▶ Доступные записи
—————

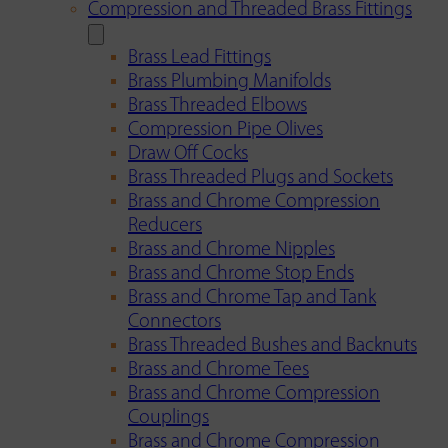
Compression and Threaded Brass Fittings
Brass Lead Fittings
Brass Plumbing Manifolds
Brass Threaded Elbows
Compression Pipe Olives
Draw Off Cocks
Brass Threaded Plugs and Sockets
Brass and Chrome Compression
Reducers
Brass and Chrome Nipples
Brass and Chrome Stop Ends
Brass and Chrome Tap and Tank
Connectors
Brass Threaded Bushes and Backnuts
Brass and Chrome Tees
Brass and Chrome Compression
Couplings
Brass and Chrome Compression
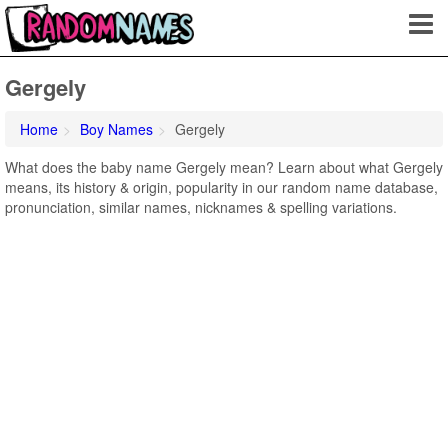
Gergely
Home
Boy Names
Gergely
What does the baby name Gergely mean? Learn about what Gergely
means, its history & origin, popularity in our random name database,
pronunciation, similar names, nicknames & spelling variations.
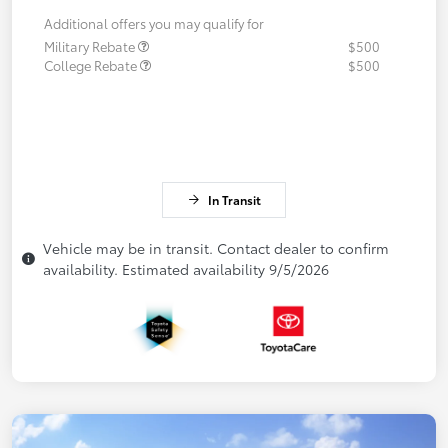
Additional offers you may qualify for
Military Rebate
$500
College Rebate
$500
In Transit
Vehicle may be in transit. Contact dealer to confirm
availability. Estimated availability 9/5/2026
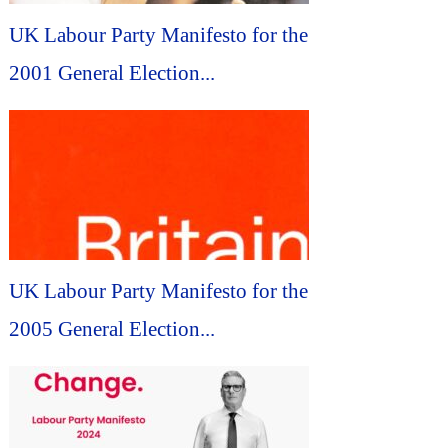
UK Labour Party Manifesto for the
2001 General Election...
UK Labour Party Manifesto for the
2005 General Election...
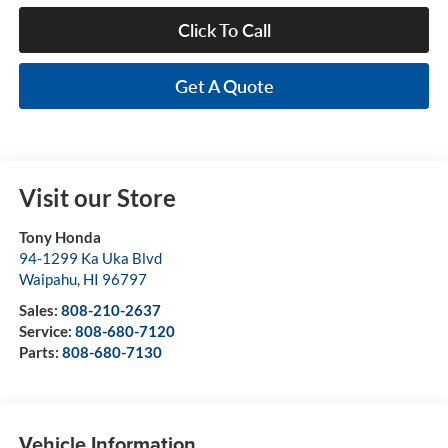
Click To Call
Get A Quote
Visit our Store
Tony Honda
94-1299 Ka Uka Blvd
Waipahu
,
HI
96797
Sales:
808-210-2637
Service:
808-680-7120
Parts:
808-680-7130
Vehicle Information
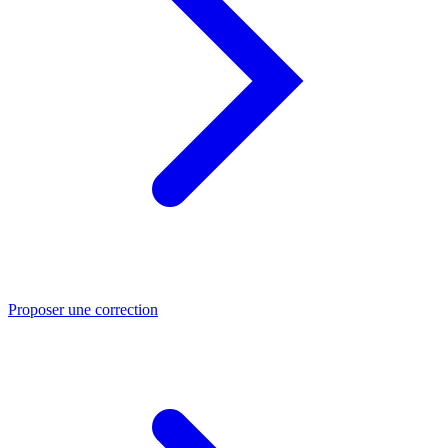
Proposer une correction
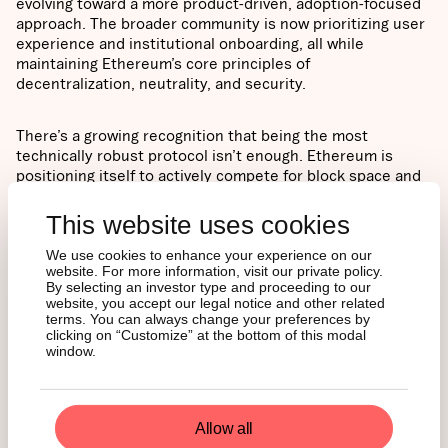
evolving toward a more product-driven, adoption-focused
approach. The broader community is now prioritizing user
experience and institutional onboarding, all while
maintaining Ethereum’s core principles of
decentralization, neutrality, and security.
There’s a growing recognition that being the most
technically robust protocol isn’t enough. Ethereum is
positioning itself to actively compete for block space and
establish itself as the default infrastructure layer for the
next generation of the internet.
This website uses cookies
We use cookies to enhance your experience on our
TRADERS ARE
website. For more information, visit our private policy.
By selecting an investor type and proceeding to our
FOLLOWING THE
website, you accept our legal notice and other related
terms. You can always change your preferences by
FUNDAMENTALS
clicking on “Customize” at the bottom of this modal
window.
Ethereum has rallied more than 80% from its April lows
Allow all
around $1,400, recently trading near $2,600 after briefly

—————

▶ Пункт задания
Перепишите без изменений строки записей от строки с "Additional offers you may qualify for" до строки с "Proposer une correction", включая обе эти строки. Изображения в ответ не включайте.

▶ Ответ
Additional offers you may qualify for
Military Rebate
$500
College Rebate
$500
In Transit
Vehicle may be in transit. Contact dealer to confirm
availability. Estimated availability 9/5/2026
UK Labour Party Manifesto for the
2001 General Election...
UK Labour Party Manifesto for the
2005 General Election...
Click To Call
Get A Quote
Visit our Store
Tony Honda
94-1299 Ka Uka Blvd
Waipahu
,
HI
96797
Sales:
808-210-2637
Service:
808-680-7120
Parts:
808-680-7130
Vehicle Information
Proposer une correction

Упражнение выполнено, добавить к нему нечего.